• DIRECTIONS FOR THIS TASK:
A word-for-word transcript of every entry is required.

• EXTRACTED INFORMATION:
+ + + +
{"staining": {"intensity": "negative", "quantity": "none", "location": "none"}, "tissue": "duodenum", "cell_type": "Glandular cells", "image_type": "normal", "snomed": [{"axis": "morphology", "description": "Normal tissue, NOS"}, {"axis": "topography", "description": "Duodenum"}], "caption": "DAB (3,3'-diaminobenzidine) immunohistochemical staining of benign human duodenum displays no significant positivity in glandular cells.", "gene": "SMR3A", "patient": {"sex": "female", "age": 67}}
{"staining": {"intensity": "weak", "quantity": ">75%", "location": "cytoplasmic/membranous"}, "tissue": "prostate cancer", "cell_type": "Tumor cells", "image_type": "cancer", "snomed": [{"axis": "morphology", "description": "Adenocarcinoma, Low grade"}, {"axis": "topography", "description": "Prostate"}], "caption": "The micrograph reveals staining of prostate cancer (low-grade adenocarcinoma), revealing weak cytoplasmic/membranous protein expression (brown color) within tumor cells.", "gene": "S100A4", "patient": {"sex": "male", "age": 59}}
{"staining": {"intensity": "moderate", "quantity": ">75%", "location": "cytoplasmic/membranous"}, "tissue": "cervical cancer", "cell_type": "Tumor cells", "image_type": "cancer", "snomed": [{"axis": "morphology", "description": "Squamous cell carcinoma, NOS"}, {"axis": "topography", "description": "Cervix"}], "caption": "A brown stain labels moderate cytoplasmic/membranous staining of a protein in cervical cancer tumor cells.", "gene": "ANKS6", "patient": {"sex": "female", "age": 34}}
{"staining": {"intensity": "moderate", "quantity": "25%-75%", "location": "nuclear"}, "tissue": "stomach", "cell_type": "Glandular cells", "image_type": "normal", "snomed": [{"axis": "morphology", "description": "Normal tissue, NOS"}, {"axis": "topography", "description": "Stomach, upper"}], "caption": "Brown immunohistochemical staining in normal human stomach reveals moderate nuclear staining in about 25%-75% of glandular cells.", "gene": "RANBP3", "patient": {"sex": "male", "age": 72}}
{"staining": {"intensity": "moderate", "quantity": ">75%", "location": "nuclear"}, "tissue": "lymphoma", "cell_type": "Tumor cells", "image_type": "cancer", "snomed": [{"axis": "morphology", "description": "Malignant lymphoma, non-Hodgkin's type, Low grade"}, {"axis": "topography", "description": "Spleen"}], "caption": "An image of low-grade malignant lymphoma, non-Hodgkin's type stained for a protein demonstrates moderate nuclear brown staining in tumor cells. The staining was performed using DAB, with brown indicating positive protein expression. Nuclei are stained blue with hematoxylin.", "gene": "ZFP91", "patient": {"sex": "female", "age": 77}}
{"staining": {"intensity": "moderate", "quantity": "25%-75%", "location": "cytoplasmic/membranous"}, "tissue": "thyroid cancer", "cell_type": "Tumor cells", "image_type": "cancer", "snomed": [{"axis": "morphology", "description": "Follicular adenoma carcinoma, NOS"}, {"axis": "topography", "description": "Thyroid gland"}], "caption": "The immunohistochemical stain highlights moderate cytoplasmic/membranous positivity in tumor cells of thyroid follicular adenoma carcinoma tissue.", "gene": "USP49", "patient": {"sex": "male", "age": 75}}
+ + + +
• SOLUTION:
{"staining": {"intensity": "negative", "quantity": "none", "location": "none"}, "tissue": "duodenum", "cell_type": "Glandular cells", "image_type": "normal", "snomed": [{"axis": "morphology", "description": "Normal tissue, NOS"}, {"axis": "topography", "description": "Duodenum"}], "caption": "DAB (3,3'-diaminobenzidine) immunohistochemical staining of benign human duodenum displays no significant positivity in glandular cells.", "gene": "SMR3A", "patient": {"sex": "female", "age": 67}}
{"staining": {"intensity": "weak", "quantity": ">75%", "location": "cytoplasmic/membranous"}, "tissue": "prostate cancer", "cell_type": "Tumor cells", "image_type": "cancer", "snomed": [{"axis": "morphology", "description": "Adenocarcinoma, Low grade"}, {"axis": "topography", "description": "Prostate"}], "caption": "The micrograph reveals staining of prostate cancer (low-grade adenocarcinoma), revealing weak cytoplasmic/membranous protein expression (brown color) within tumor cells.", "gene": "S100A4", "patient": {"sex": "male", "age": 59}}
{"staining": {"intensity": "moderate", "quantity": ">75%", "location": "cytoplasmic/membranous"}, "tissue": "cervical cancer", "cell_type": "Tumor cells", "image_type": "cancer", "snomed": [{"axis": "morphology", "description": "Squamous cell carcinoma, NOS"}, {"axis": "topography", "description": "Cervix"}], "caption": "A brown stain labels moderate cytoplasmic/membranous staining of a protein in cervical cancer tumor cells.", "gene": "ANKS6", "patient": {"sex": "female", "age": 34}}
{"staining": {"intensity": "moderate", "quantity": "25%-75%", "location": "nuclear"}, "tissue": "stomach", "cell_type": "Glandular cells", "image_type": "normal", "snomed": [{"axis": "morphology", "description": "Normal tissue, NOS"}, {"axis": "topography", "description": "Stomach, upper"}], "caption": "Brown immunohistochemical staining in normal human stomach reveals moderate nuclear staining in about 25%-75% of glandular cells.", "gene": "RANBP3", "patient": {"sex": "male", "age": 72}}
{"staining": {"intensity": "moderate", "quantity": ">75%", "location": "nuclear"}, "tissue": "lymphoma", "cell_type": "Tumor cells", "image_type": "cancer", "snomed": [{"axis": "morphology", "description": "Malignant lymphoma, non-Hodgkin's type, Low grade"}, {"axis": "topography", "description": "Spleen"}], "caption": "An image of low-grade malignant lymphoma, non-Hodgkin's type stained for a protein demonstrates moderate nuclear brown staining in tumor cells. The staining was performed using DAB, with brown indicating positive protein expression. Nuclei are stained blue with hematoxylin.", "gene": "ZFP91", "patient": {"sex": "female", "age": 77}}
{"staining": {"intensity": "moderate", "quantity": "25%-75%", "location": "cytoplasmic/membranous"}, "tissue": "thyroid cancer", "cell_type": "Tumor cells", "image_type": "cancer", "snomed": [{"axis": "morphology", "description": "Follicular adenoma carcinoma, NOS"}, {"axis": "topography", "description": "Thyroid gland"}], "caption": "The immunohistochemical stain highlights moderate cytoplasmic/membranous positivity in tumor cells of thyroid follicular adenoma carcinoma tissue.", "gene": "USP49", "patient": {"sex": "male", "age": 75}}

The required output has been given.